What a difference a year makes. Twelve months ago, banking analyst Meredith Whitney predicted that 2011 would bring “hundreds of billions of dollars” of municipal bond defaults due to intense fiscal stress on states and local governments.
What a difference a year makes. Twelve months ago, banking analyst Meredith Whitney predicted that 2011 would bring “hundreds of billions of dollars” of municipal bond defaults due to intense fiscal stress on states and local governments.
But anyone who acted on the ominous forecast she delivered on CBS' “60 Minutes” in December 2010 missed out on an impressive rebound in the nearly $3 trillion municipal bond market. Muni bonds generated an average return of about 10% in 2011, according to the Barclays Capital Municipal Bond Index.
That stunning return hammered equities, which were flat for the year through late December, as measured by the S&P 500.
Analysts don't expect municiapl bonds to match their 2011 performance, but they are still bullish in the asset class.
“Assuming economic growth stays slow, and the Federal Reserve keeps interest rates low, municipals won't diverge too much from the pattern we had in 2011,” said Matt Fabian, a senior analyst at Municipal Market Advisors Inc.
Predictions of a large number of defaults last year weren't reasonable in the first place, several analysts said.
Even though the biggest government bankruptcy in U.S. history was filed in November by Alabama's Jefferson County, the annual average 10-year borrowing cost for top-rated state and local governments ended the year at about 2%, according to a Municipal Market Advisors index. That is at the lowest rate since the firm began collecting data in 2001.
Municipal bonds were in high demand in 2011 with only a modest number of new issues available, Mr. Fabian said. Aggressive buying by banks accounted for some of the demand pressure as depository institutions looked for opportunities to put capital to work beyond the residential and commercial real estate markets, he said.
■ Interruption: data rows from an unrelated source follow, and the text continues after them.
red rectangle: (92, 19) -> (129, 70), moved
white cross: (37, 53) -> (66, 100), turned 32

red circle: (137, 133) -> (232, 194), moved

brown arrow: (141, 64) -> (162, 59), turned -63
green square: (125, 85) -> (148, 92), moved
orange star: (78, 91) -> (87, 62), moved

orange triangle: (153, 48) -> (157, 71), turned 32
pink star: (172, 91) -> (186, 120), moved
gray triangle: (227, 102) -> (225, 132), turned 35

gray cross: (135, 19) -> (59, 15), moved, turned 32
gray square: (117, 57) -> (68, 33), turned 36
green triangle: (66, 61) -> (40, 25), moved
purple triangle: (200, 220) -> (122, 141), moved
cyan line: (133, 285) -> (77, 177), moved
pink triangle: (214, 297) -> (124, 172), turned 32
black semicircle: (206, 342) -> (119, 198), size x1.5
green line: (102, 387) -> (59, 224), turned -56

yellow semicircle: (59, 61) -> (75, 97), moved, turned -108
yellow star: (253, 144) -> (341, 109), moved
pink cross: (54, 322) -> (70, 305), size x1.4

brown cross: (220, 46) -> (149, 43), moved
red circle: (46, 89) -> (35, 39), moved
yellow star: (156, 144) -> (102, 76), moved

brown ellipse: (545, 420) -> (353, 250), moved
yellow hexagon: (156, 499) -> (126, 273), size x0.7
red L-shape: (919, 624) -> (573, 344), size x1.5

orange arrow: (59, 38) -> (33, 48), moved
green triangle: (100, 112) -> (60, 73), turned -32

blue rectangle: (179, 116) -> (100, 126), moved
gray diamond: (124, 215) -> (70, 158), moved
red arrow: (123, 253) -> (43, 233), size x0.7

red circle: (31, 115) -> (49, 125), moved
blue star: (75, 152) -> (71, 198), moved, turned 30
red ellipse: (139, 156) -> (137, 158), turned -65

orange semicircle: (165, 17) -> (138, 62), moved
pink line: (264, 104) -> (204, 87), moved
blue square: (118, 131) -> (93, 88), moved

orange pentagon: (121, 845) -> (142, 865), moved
This year, muni bond yields could hit new record lows as continued demand puts pressure on a limited supply of new issuances. States and localities will continue to work on balancing their budgets and are unlikely to engage in many new infrastructure projects, Mr. Fabian said.
Anthony Valeri, a fixed-income investment strategist for LPL Financial LLC, said he expects 2012 will be positive for municipal investors, though probably not as profitable as last year.
“The near-record-low yields may keep people on the sidelines or even encourage some to get out and take profits,” he said. “That limits the potential.”
He said he expects returns of about 3% to 5%, though certain circumstances could spark additional buying.
The national discussion about raising taxes could boost demand for tax-exempt muni bonds, Mr. Valeri said. Of course, if last year's discussion by the congressional deficit-cutting supercommittee about eliminating the tax exemption on municipal bonds is revisited, that could affect the market, too.
Taxing the interest on bonds issued by thousands of states and municipalities would raise their costs at a time when borrowing expenses need to remain low, analysts said.
Mr. Valeri said he's not concerned that such a proposal would really move forward, especially during an election year.
“[The muni tax exemption] doesn't cost the federal government that much, and they still need an attractive vehicle for state and local government financing,” he said.
Ben Thompson, managing principal and chief executive of Samson Capital Advisors LLC, agrees that taxes “are a wild card” going into 2012.
The tax conversation is going in opposing directions, with Democrats generally calling for tax increases and Republican presidential candidates offering proposals with the opposite impact, such as Newt Gingrich's plan to create an optional 15% flat tax, a per-person deduction of $12,000 and a drop in the corporate tax rate, in addition to allowing businesses to write off capital expenses and eliminate capital gains.
NEWS AROUND TAXES
“It's an election year and taxes are ... important ... and news around taxes is a variable that could swing dramatically in either direction,” Mr. Thompson said. “If all marginal tax rates fall, then munis could become less attractive.”
On the supply side, according to Mr. Thompson, there won't be much of a change from the aggregate worth of new municipals issued in 2011, which he estimated at $280 billion.
“States and localities are increasing their attention to fiscal responsibilities,” Mr. Thompson said. “That's reducing expectations for capital expenditures.”
The U.S. economy still isn't growing “by leaps and bounds,” so tax revenue will be stable, requiring municipalities to live within tighter budgets, Mr. Thompson said.
“It looks like 2012 will have the tail wind of positive investor sentiment,” he said. “But municipalities will still have tight budgets.”
Financial adviser Jim Karabas, managing director of Vestor Capital Partners LLC, said the tax benefits of municipal bonds make them great investments for clients in high tax brackets. He said he could envision using even more of them if taxes rise for the wealthy, as President Barack Obama and Democrats in Congress have advocated.
Mr. Karabas said he is cautious and only invests in high-quality bonds, mindful of the financial difficulties that some states have had and the perilous situation that Ms. Whitney envisioned for 2011.
“Sometimes, the taxable bonds are paying so much more that it makes more sense to look at those,” he said. “We are constantly watching the spread.”